Howard Hughes Medical Institute (HHMI) researchers have discovered that clays may have been the catalysts that spurred the spontaneous assembly of fatty acids into the small sacs that ultimately evolved into the first living cells.
HHMI investigator Jack W. Szostak and colleagues Martin M. Hanczyc and Shelly M. Fujikawa at Massachusetts General Hospital also demonstrated that these vesicles could be induced to grow and to split into separate vesicles under laboratory conditions. They reported their studies in the journal Science.
Szostak and his colleagues were prompted to perform their experiments by the earlier work of other researchers who had found that clays could catalyze the chemical reactions needed to construct RNA from building blocks called nucleotides. They reasoned that if clays could foster the formation of vesicles, it would not be inconceivable that clay particles that had RNA on their surface could end up inside such vesicles. If that were true, the result would offer conditions amenable to the eventual evolution of living cells that could self-reproduce.
“Other researchers had observed that if fatty acid micelles, which are stable at basic conditions, are exposed to more acidic conditions, they spontaneously assemble into vesicles,” said Szostak.
In their experiments, Szostak and his colleagues found that adding small quantities of the clay, montmorillonite, to fatty acid micelles greatly accelerated the formation of vesicles. They also discovered that many other substances with negatively-charged surfaces also catalyzed formation of vesicles.
When the researchers loaded montmorillonite particles with a fluorescently labeled RNA and added those particles to micelles, they detected the RNA-loaded particles inside the resulting vesicles. And, going a step further, Szostak and his colleagues showed that when they encapsulated labeled RNA alone inside vesicles, it did not leak out.
“Thus, we have demonstrated that not only can clay and other mineral surfaces accelerate vesicle assembly, but assuming that the clay ends up inside at least some of the time, this provides a pathway by which RNA could get into vesicles,” said Szostak.

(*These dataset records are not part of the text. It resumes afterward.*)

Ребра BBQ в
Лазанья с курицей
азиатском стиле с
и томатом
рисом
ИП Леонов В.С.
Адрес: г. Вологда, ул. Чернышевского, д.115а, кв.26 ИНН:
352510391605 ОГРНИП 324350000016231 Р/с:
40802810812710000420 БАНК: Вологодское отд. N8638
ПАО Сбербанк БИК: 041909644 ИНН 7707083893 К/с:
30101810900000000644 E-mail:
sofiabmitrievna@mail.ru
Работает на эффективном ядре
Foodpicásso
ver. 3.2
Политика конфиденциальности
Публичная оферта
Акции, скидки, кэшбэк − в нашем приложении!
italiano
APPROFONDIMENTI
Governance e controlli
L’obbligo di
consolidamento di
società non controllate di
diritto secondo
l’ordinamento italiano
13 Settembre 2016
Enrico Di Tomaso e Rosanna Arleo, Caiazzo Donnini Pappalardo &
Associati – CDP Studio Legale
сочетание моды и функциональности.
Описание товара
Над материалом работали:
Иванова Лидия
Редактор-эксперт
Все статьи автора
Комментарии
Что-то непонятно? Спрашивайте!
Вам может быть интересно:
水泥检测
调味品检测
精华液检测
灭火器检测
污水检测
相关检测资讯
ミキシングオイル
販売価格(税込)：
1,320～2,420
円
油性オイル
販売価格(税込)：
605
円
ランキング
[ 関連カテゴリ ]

However, he said, even primitive, non-living, cell-like structures need a mechanism to grow and divide. Thus, the scientists explored the behavior of vesicles to which micelles had been added – finding that acidic conditions induced the micelles to become unstable and somehow incorporate themselves into a growing vesicle.
“After we showed that efficient growth was possible, the next problem was how to complete the cycle by persuading these vesicles to divide,” said Szostak. The scientists discovered that if they extruded larger dye-containing vesicles through smaller pores, the result was a proliferation of smaller vesicles, which still contained dye.

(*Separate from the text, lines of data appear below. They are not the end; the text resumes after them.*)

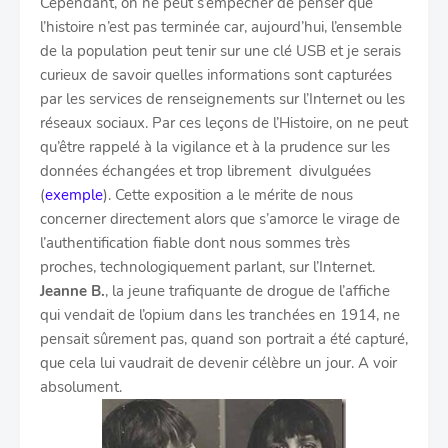
Cependant, on ne peut s’empêcher de penser que
l’histoire n’est pas terminée car, aujourd’hui, l’ensemble
de la population peut tenir sur une clé USB et je serais
curieux de savoir quelles informations sont capturées
par les services de renseignements sur l’Internet ou les
réseaux sociaux. Par ces leçons de l’Histoire, on ne peut
qu’être rappelé à la vigilance et à la prudence sur les
données échangées et trop librement divulguées
(
exemple
). Cette exposition a le mérite de nous
concerner directement alors que s’amorce le virage de
l’authentification fiable dont nous sommes très
proches, technologiquement parlant, sur l’Internet.
Jeanne B.
, la jeune trafiquante de drogue de l’affiche
qui vendait de l’opium dans les tranchées en 1914, ne
pensait sûrement pas, quand son portrait a été capturé,
que cela lui vaudrait de devenir célèbre un jour. A voir
absolument.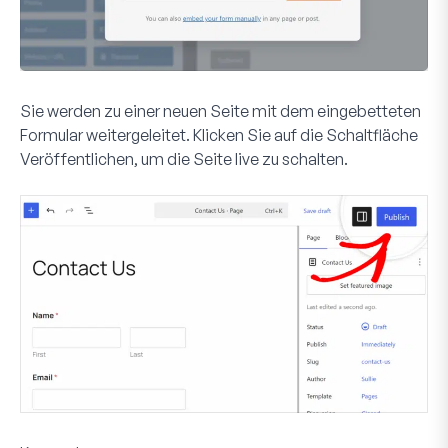
Sie werden zu einer neuen Seite mit dem eingebetteten
Formular weitergeleitet. Klicken Sie auf die Schaltfläche
Veröffentlichen
, um die Seite live zu schalten.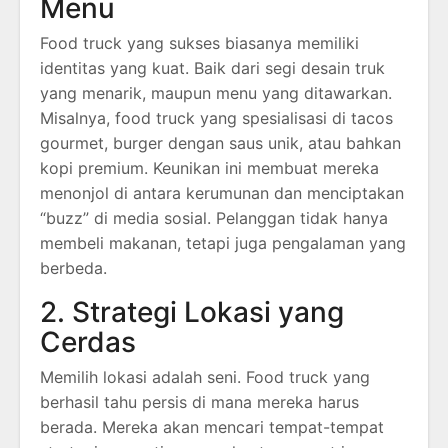
Menu
Food truck yang sukses biasanya memiliki
identitas yang kuat. Baik dari segi desain truk
yang menarik, maupun menu yang ditawarkan.
Misalnya, food truck yang spesialisasi di tacos
gourmet, burger dengan saus unik, atau bahkan
kopi premium. Keunikan ini membuat mereka
menonjol di antara kerumunan dan menciptakan
“buzz” di media sosial. Pelanggan tidak hanya
membeli makanan, tetapi juga pengalaman yang
berbeda.
2. Strategi Lokasi yang
Cerdas
Memilih lokasi adalah seni. Food truck yang
berhasil tahu persis di mana mereka harus
berada. Mereka akan mencari tempat-tempat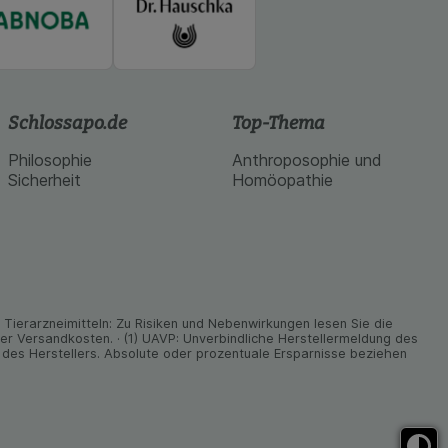
Schlossapo.de
Top-Thema
Philosophie
Anthroposophie und
Sicherheit
Homöopathie
ier­arz­nei­mitteln: Zu Risiken und Neben­wirkungen lesen Sie die
nder Versand­kosten. · (1) UAVP: Unverbindliche Herstellermeldung des
des Herstellers. Absolute oder prozentuale Ersparnisse beziehen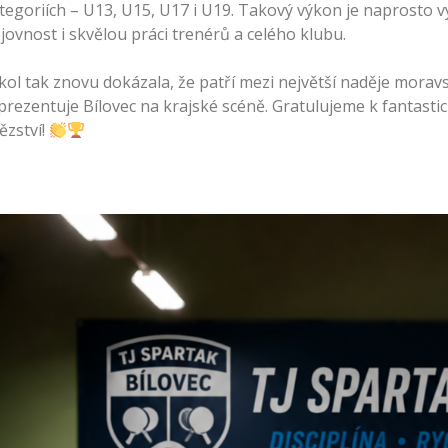
ROK 2004
tegoriích – U13, U15, U17 i U19. Takový výkon je naprosto vý
ROK 1999
jovnost i skvělou práci trenérů a celého klubu.
ROK 2000
ROK 2001
kol tak znovu dokázala, že patří mezi největší naděje morav
ROK 2002
prezentuje Bílovec na krajské scéně. Gratulujeme k fantas
ROK 2003
tězství!
ROK 2004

“Exactly how this proliferation happens is not clear, and there are different models for the processes,” said Szostak. “The important thing is that it all works. You end up with small vesicles in which the contents stay mostly inside. This is important if the process is to be vaguely analogous to biological cell division,” he said.
“Now that we have a proof-of-principle that growth and division is possible in a purely physical-chemical system, we are working on a way to get this cycle to function in a way that is more natural,” said Szostak. “Clearly, there are a lot of complicated and interesting processes going on here, and how this pathway leads to biological systems is not at all straightforward.
“We are not claiming that this is how life started,” emphasized Szostak. “We are saying that we have demonstrated growth and division without any biochemical machinery. Ultimately, if we can demonstrate more natural ways this might have happened, it may begin to give us clues about how life could have actually gotten started on the primitive Earth.”
In particular, said Szostak, further research should aim to demonstrate that the formation of RNA or a related polymer molecule could occur concurrently with vesicle replication. “Ultimately, we’d like to put them together and have replicating RNA inside a replicating vesicle,” said Szostak. “If we could demonstrate both processes under arbitrary laboratory conditions, we could begin to work toward making them work under more and more natural conditions.”